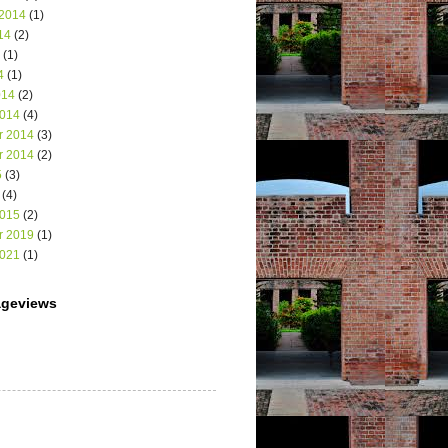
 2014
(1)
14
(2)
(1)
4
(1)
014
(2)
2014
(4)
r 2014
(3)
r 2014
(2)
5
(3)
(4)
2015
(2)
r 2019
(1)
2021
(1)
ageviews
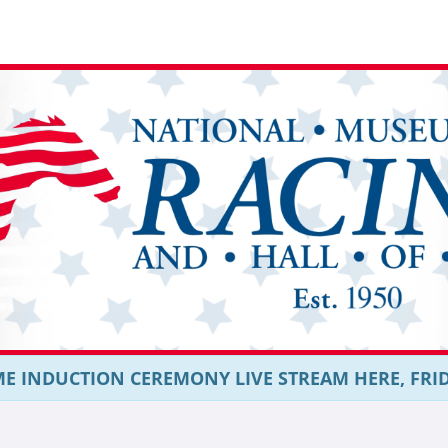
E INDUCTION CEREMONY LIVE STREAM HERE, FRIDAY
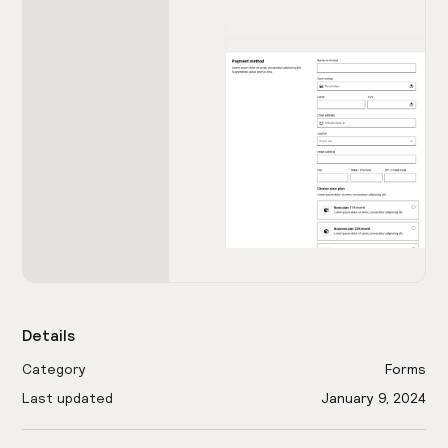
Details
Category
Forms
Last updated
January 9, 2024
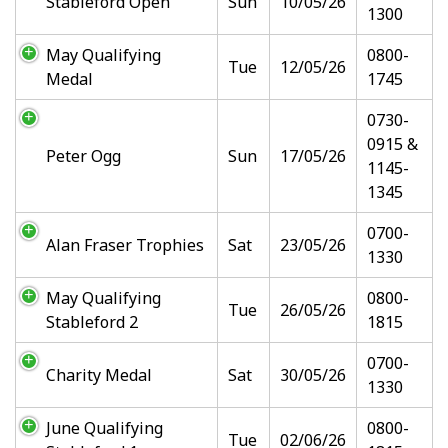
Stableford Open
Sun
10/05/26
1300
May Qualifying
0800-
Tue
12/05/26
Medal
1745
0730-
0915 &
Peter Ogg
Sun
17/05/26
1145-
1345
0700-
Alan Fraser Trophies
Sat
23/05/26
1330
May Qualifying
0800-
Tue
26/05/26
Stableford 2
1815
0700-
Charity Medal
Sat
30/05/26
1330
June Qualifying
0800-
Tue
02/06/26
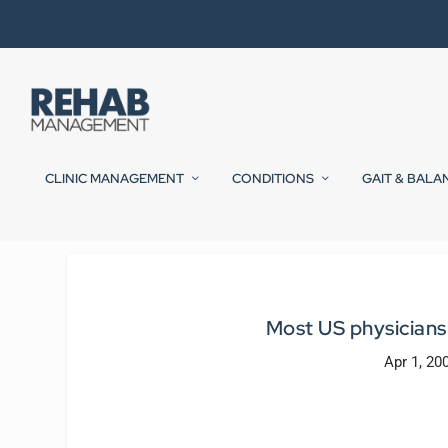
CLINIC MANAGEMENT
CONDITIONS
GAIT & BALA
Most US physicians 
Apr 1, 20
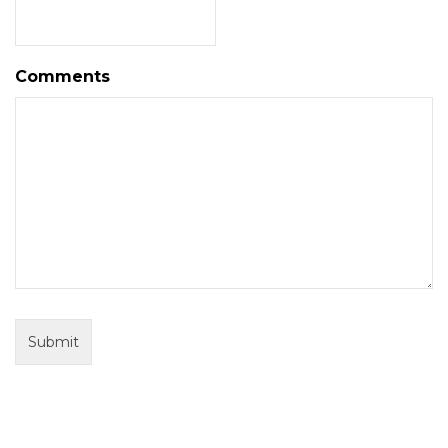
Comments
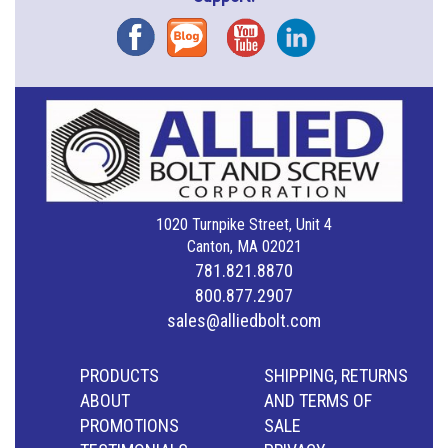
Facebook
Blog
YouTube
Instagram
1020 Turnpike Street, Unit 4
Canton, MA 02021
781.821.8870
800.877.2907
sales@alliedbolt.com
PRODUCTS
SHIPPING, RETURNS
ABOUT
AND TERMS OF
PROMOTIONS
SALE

-------------------------

Task directions
Reproduce every line of text from the material above, leaving out the pictures.

Response for this exercise
 2014
(1)
14
(2)
(1)
4
(1)
014
(2)
2014
(4)
r 2014
(3)
r 2014
(2)
5
(3)
(4)
2015
(2)
r 2019
(1)
2021
(1)
ageviews
E INDUCTION CEREMONY LIVE STREAM HERE, FRIDAY
Details
Category
Forms
Last updated
January 9, 2024
Stableford Open
Sun
10/05/26
1300
May Qualifying
0800-
Tue
12/05/26
Medal
1745
0730-
0915 &
Peter Ogg
Sun
17/05/26
1145-
1345
0700-
Alan Fraser Trophies
Sat
23/05/26
1330
May Qualifying
0800-
Tue
26/05/26
Stableford 2
1815
0700-
Charity Medal
Sat
30/05/26
1330
June Qualifying
0800-
Tue
02/06/26
CLINIC MANAGEMENT
CONDITIONS
GAIT & BALA
Most US physicians 
Apr 1, 20
Comments
Facebook
Blog
YouTube
Instagram
1020 Turnpike Street, Unit 4
Canton, MA 02021
781.821.8870
800.877.2907
sales@alliedbolt.com
PRODUCTS
SHIPPING, RETURNS
ABOUT
AND TERMS OF
PROMOTIONS
SALE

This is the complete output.